Assigned task:
Within the entries below, the lines from the one with "for global fit to all libraries" through the one with "protocols used in this study" are to be set down exactly, both ends kept.
***** Extracted entries
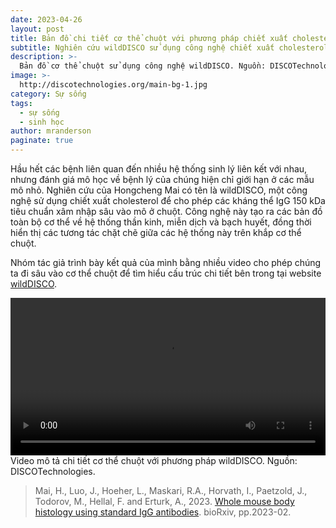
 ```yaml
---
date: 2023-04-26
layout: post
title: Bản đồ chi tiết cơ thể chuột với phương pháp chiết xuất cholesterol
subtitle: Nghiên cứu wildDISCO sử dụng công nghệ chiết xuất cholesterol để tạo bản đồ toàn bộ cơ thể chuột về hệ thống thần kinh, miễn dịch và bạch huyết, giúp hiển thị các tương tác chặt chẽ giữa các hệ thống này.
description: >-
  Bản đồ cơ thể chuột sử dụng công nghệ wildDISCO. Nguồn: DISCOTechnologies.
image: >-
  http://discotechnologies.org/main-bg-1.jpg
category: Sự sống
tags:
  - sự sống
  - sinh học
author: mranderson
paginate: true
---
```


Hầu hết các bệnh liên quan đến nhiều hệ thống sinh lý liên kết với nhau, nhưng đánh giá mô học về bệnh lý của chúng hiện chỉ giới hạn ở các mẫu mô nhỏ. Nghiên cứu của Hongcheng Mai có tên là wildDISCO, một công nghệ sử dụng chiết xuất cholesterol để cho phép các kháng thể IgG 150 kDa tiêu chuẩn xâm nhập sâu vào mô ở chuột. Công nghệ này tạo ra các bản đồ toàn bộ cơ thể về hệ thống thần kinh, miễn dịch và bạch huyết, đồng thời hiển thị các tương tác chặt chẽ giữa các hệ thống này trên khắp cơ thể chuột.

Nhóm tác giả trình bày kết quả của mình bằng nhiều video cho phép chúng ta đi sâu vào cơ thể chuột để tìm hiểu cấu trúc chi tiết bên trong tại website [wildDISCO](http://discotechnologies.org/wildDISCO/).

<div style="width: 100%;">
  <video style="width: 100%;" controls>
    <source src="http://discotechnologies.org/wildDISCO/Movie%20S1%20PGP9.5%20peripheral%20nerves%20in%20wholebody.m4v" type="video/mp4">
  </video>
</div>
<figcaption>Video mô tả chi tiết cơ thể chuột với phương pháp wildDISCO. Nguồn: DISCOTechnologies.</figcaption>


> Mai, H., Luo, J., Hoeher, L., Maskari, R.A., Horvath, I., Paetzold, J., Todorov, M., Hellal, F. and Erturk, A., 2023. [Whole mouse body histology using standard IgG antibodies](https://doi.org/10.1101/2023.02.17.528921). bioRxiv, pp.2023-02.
**********
***** Extracted entries
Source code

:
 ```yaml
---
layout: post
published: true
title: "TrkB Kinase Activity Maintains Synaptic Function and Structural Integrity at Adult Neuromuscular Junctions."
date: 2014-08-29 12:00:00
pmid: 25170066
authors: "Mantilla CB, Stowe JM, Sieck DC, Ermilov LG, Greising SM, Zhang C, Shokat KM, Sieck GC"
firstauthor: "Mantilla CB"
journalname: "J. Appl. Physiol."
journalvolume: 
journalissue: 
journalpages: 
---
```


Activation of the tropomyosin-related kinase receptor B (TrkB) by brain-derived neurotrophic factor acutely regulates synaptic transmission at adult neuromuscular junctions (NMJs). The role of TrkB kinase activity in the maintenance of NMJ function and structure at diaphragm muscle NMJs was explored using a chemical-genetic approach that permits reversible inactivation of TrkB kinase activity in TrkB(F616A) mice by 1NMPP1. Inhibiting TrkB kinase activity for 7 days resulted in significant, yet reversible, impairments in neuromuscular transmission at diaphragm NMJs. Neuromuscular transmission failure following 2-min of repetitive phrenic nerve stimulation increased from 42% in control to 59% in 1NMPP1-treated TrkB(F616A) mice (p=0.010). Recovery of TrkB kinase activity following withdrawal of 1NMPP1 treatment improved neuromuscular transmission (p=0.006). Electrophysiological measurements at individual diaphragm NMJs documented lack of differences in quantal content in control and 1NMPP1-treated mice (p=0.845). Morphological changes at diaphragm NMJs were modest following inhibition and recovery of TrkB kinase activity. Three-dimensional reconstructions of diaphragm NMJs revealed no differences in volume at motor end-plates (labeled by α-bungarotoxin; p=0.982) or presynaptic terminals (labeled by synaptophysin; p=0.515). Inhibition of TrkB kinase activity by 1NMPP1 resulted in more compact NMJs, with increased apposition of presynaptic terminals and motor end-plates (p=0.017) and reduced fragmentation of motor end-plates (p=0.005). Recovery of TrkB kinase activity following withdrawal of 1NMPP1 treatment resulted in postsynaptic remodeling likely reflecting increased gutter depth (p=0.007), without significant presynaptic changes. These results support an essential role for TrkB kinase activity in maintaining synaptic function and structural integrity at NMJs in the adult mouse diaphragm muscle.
**********
***** Extracted entries
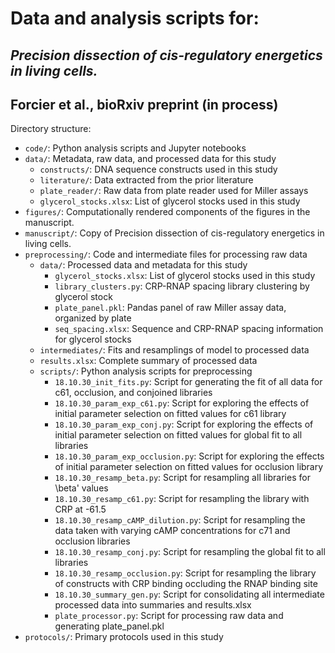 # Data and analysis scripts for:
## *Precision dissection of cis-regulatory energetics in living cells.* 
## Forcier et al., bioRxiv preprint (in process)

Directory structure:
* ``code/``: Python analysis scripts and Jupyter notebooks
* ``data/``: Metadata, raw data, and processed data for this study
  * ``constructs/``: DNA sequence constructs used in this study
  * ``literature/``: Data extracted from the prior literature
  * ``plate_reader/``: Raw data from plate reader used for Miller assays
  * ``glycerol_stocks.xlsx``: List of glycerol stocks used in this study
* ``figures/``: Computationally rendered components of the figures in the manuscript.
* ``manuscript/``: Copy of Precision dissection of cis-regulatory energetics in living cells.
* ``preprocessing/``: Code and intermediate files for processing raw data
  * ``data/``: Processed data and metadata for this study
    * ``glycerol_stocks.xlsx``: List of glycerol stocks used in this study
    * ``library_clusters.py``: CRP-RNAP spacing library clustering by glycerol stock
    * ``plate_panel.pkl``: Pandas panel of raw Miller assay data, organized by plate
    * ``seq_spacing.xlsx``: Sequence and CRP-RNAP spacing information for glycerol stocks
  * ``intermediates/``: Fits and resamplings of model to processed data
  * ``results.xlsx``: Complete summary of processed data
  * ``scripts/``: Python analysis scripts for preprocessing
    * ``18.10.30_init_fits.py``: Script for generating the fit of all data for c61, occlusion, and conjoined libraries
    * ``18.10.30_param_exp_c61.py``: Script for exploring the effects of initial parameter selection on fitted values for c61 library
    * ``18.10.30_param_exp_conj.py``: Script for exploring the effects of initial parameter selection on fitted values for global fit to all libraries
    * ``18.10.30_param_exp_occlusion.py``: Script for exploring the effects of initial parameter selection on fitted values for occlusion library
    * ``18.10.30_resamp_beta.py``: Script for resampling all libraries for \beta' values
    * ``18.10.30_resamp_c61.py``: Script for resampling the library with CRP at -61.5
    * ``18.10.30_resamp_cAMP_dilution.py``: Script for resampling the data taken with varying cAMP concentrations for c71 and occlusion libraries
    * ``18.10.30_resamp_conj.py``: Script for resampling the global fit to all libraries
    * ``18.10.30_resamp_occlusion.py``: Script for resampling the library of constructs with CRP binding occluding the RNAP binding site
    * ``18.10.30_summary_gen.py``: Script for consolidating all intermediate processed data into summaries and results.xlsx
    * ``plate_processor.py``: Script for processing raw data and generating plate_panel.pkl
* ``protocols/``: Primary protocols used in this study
**********
Task output:
    * ``18.10.30_param_exp_conj.py``: Script for exploring the effects of initial parameter selection on fitted values for global fit to all libraries
    * ``18.10.30_param_exp_occlusion.py``: Script for exploring the effects of initial parameter selection on fitted values for occlusion library
    * ``18.10.30_resamp_beta.py``: Script for resampling all libraries for \beta' values
    * ``18.10.30_resamp_c61.py``: Script for resampling the library with CRP at -61.5
    * ``18.10.30_resamp_cAMP_dilution.py``: Script for resampling the data taken with varying cAMP concentrations for c71 and occlusion libraries
    * ``18.10.30_resamp_conj.py``: Script for resampling the global fit to all libraries
    * ``18.10.30_resamp_occlusion.py``: Script for resampling the library of constructs with CRP binding occluding the RNAP binding site
    * ``18.10.30_summary_gen.py``: Script for consolidating all intermediate processed data into summaries and results.xlsx
    * ``plate_processor.py``: Script for processing raw data and generating plate_panel.pkl
* ``protocols/``: Primary protocols used in this study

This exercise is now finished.